* Material shown
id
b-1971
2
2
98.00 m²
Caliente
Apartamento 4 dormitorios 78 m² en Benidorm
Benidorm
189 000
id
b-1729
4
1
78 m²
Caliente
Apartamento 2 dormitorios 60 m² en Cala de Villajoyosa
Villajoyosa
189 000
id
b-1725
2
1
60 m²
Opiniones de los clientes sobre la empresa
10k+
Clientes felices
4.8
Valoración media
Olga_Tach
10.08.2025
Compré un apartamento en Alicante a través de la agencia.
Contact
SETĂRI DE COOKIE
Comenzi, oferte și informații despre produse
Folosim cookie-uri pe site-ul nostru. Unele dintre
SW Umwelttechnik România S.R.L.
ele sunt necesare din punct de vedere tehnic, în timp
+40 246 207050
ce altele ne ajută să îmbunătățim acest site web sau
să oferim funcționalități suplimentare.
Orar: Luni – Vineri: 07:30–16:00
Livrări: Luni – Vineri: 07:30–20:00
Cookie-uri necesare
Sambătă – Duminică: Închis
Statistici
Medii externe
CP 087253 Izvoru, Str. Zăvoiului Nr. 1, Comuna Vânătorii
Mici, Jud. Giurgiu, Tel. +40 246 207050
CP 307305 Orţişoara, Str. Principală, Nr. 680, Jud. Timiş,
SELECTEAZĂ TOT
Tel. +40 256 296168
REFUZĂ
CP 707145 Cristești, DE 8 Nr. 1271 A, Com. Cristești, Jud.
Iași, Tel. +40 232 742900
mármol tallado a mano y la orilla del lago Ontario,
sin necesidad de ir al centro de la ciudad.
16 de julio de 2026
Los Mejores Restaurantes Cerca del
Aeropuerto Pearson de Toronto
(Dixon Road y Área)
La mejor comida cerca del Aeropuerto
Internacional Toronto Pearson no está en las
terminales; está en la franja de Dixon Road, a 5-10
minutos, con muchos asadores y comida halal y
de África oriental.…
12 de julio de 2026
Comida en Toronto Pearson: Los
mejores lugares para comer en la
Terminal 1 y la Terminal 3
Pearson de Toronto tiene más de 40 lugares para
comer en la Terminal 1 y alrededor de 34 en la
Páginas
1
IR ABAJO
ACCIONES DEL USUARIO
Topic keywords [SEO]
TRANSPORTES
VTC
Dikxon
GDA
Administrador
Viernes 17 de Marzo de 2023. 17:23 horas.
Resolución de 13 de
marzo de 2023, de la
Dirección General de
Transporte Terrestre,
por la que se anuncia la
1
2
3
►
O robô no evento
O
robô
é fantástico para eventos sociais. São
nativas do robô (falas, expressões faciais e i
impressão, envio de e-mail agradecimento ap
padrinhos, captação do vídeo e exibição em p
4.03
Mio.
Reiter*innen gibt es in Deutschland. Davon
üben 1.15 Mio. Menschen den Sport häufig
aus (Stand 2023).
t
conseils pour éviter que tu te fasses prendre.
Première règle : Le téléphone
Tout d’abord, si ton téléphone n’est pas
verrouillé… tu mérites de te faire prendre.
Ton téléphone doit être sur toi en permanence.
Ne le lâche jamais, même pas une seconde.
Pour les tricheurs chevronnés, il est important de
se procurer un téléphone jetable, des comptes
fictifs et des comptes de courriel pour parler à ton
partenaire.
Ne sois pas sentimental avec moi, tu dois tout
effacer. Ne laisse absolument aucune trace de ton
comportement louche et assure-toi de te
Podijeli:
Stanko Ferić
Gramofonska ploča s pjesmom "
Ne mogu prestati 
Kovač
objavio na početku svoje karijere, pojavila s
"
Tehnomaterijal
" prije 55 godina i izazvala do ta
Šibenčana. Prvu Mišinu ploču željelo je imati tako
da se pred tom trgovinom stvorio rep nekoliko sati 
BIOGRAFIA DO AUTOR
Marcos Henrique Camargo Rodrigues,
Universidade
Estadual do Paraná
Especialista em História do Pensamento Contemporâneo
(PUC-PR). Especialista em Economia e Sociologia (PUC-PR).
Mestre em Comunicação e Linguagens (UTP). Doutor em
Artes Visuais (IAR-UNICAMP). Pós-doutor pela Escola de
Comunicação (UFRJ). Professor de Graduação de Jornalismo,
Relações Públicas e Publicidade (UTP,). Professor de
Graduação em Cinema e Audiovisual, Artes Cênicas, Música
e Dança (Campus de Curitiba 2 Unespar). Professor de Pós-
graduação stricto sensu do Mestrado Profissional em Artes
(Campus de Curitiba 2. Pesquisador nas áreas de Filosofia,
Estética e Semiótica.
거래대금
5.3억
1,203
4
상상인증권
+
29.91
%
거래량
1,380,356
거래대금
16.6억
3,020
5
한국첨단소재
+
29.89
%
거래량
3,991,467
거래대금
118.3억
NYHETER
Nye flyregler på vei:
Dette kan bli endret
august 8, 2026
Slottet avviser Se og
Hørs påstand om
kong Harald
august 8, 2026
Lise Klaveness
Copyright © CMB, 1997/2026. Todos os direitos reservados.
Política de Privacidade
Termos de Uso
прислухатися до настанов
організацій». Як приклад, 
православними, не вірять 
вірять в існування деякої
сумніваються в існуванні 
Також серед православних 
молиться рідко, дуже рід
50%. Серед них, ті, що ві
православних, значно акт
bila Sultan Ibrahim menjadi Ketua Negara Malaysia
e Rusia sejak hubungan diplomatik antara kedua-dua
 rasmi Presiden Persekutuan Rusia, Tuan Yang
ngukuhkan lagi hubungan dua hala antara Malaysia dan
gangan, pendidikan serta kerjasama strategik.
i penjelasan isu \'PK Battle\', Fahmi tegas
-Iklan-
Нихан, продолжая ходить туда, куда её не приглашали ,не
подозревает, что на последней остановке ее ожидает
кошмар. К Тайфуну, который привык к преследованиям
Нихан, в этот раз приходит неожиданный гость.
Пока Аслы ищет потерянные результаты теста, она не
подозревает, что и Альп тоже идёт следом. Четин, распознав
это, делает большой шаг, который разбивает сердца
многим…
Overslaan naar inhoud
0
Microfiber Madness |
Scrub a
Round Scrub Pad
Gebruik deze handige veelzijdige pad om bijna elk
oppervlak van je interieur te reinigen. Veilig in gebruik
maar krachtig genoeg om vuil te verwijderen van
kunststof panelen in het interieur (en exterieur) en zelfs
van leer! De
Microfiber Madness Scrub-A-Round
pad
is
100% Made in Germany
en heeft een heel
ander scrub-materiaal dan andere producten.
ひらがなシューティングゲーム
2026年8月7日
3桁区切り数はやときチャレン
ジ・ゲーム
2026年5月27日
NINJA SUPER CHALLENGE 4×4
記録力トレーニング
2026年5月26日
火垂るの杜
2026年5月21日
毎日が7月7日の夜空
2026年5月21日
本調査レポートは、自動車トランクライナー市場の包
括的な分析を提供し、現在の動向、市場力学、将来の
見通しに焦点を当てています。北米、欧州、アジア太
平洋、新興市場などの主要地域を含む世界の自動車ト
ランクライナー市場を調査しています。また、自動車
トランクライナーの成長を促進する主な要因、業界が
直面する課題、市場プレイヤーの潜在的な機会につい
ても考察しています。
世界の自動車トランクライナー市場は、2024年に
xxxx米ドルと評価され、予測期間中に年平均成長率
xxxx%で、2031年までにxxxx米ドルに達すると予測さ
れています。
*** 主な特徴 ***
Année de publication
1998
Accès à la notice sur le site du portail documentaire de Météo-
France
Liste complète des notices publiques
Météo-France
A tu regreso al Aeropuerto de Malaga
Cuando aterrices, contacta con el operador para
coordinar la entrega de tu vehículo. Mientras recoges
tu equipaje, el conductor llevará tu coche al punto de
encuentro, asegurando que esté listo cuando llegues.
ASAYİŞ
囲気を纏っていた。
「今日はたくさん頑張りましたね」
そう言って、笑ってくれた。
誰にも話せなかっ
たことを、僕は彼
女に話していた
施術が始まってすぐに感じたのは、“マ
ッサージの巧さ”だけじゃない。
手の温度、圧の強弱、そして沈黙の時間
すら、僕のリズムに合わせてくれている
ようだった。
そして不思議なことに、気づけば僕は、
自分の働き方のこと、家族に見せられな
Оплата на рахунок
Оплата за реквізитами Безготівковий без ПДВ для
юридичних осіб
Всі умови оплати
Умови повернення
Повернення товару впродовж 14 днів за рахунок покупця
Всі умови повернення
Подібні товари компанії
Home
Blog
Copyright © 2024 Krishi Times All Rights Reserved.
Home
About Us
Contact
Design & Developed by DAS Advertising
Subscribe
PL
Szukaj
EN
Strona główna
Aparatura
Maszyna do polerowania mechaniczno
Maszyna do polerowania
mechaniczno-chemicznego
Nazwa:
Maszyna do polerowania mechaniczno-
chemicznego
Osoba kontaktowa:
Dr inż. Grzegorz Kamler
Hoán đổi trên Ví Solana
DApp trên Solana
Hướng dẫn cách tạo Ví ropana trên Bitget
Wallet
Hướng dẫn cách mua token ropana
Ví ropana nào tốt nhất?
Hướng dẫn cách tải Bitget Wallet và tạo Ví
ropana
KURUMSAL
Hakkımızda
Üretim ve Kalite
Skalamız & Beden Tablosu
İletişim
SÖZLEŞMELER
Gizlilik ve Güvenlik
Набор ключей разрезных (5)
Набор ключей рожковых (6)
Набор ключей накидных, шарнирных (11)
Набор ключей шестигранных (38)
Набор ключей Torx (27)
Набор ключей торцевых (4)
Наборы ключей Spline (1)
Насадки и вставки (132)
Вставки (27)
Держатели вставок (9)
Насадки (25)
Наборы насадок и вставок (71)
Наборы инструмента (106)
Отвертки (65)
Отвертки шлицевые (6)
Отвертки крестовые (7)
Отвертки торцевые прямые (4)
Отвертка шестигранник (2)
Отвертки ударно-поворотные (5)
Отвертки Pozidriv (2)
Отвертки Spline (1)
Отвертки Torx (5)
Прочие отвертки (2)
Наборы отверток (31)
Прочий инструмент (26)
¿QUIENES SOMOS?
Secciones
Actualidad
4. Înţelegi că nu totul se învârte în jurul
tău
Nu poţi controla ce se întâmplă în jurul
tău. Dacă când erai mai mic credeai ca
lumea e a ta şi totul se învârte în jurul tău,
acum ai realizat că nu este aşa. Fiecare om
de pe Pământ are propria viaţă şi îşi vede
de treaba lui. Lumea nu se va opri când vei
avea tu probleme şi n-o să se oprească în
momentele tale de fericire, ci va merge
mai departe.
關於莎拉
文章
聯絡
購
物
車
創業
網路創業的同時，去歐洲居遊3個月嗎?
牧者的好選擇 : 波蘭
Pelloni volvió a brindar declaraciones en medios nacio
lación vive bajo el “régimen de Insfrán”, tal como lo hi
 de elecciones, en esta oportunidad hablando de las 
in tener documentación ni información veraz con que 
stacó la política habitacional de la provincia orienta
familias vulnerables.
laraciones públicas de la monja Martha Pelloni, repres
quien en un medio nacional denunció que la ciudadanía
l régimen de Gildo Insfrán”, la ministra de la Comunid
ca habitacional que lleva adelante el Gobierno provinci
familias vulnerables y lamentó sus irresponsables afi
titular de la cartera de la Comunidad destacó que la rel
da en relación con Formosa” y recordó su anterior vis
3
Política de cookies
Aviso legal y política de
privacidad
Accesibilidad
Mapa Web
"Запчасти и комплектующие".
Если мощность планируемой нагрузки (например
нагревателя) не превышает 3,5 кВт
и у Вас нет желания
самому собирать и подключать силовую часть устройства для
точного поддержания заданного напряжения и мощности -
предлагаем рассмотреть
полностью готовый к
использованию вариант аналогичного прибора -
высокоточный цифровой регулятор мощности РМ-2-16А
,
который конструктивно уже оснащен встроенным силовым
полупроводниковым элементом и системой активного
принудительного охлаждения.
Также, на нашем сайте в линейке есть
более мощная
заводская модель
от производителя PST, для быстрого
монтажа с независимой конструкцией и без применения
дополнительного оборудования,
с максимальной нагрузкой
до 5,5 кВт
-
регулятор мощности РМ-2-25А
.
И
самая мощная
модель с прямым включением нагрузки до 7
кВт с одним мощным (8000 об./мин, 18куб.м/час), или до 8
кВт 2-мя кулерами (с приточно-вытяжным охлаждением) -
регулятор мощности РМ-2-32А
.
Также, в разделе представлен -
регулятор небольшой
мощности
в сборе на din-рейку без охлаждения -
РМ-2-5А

* Work order
Look back at the entries above and repeat, unchanged, every line from the line holding "Набор ключей рожковых (6)" through the line holding "Accesibilidad".

* Answer below
Набор ключей рожковых (6)
Набор ключей накидных, шарнирных (11)
Набор ключей шестигранных (38)
Набор ключей Torx (27)
Набор ключей торцевых (4)
Наборы ключей Spline (1)
Насадки и вставки (132)
Вставки (27)
Держатели вставок (9)
Насадки (25)
Наборы насадок и вставок (71)
Наборы инструмента (106)
Отвертки (65)
Отвертки шлицевые (6)
Отвертки крестовые (7)
Отвертки торцевые прямые (4)
Отвертка шестигранник (2)
Отвертки ударно-поворотные (5)
Отвертки Pozidriv (2)
Отвертки Spline (1)
Отвертки Torx (5)
Прочие отвертки (2)
Наборы отверток (31)
Прочий инструмент (26)
¿QUIENES SOMOS?
Secciones
Actualidad
4. Înţelegi că nu totul se învârte în jurul
tău
Nu poţi controla ce se întâmplă în jurul
tău. Dacă când erai mai mic credeai ca
lumea e a ta şi totul se învârte în jurul tău,
acum ai realizat că nu este aşa. Fiecare om
de pe Pământ are propria viaţă şi îşi vede
de treaba lui. Lumea nu se va opri când vei
avea tu probleme şi n-o să se oprească în
momentele tale de fericire, ci va merge
mai departe.
關於莎拉
文章
聯絡
購
物
車
創業
網路創業的同時，去歐洲居遊3個月嗎?
牧者的好選擇 : 波蘭
Pelloni volvió a brindar declaraciones en medios nacio
lación vive bajo el “régimen de Insfrán”, tal como lo hi
 de elecciones, en esta oportunidad hablando de las 
in tener documentación ni información veraz con que 
stacó la política habitacional de la provincia orienta
familias vulnerables.
laraciones públicas de la monja Martha Pelloni, repres
quien en un medio nacional denunció que la ciudadanía
l régimen de Gildo Insfrán”, la ministra de la Comunid
ca habitacional que lleva adelante el Gobierno provinci
familias vulnerables y lamentó sus irresponsables afi
titular de la cartera de la Comunidad destacó que la rel
da en relación con Formosa” y recordó su anterior vis
3
Política de cookies
Aviso legal y política de
privacidad
Accesibilidad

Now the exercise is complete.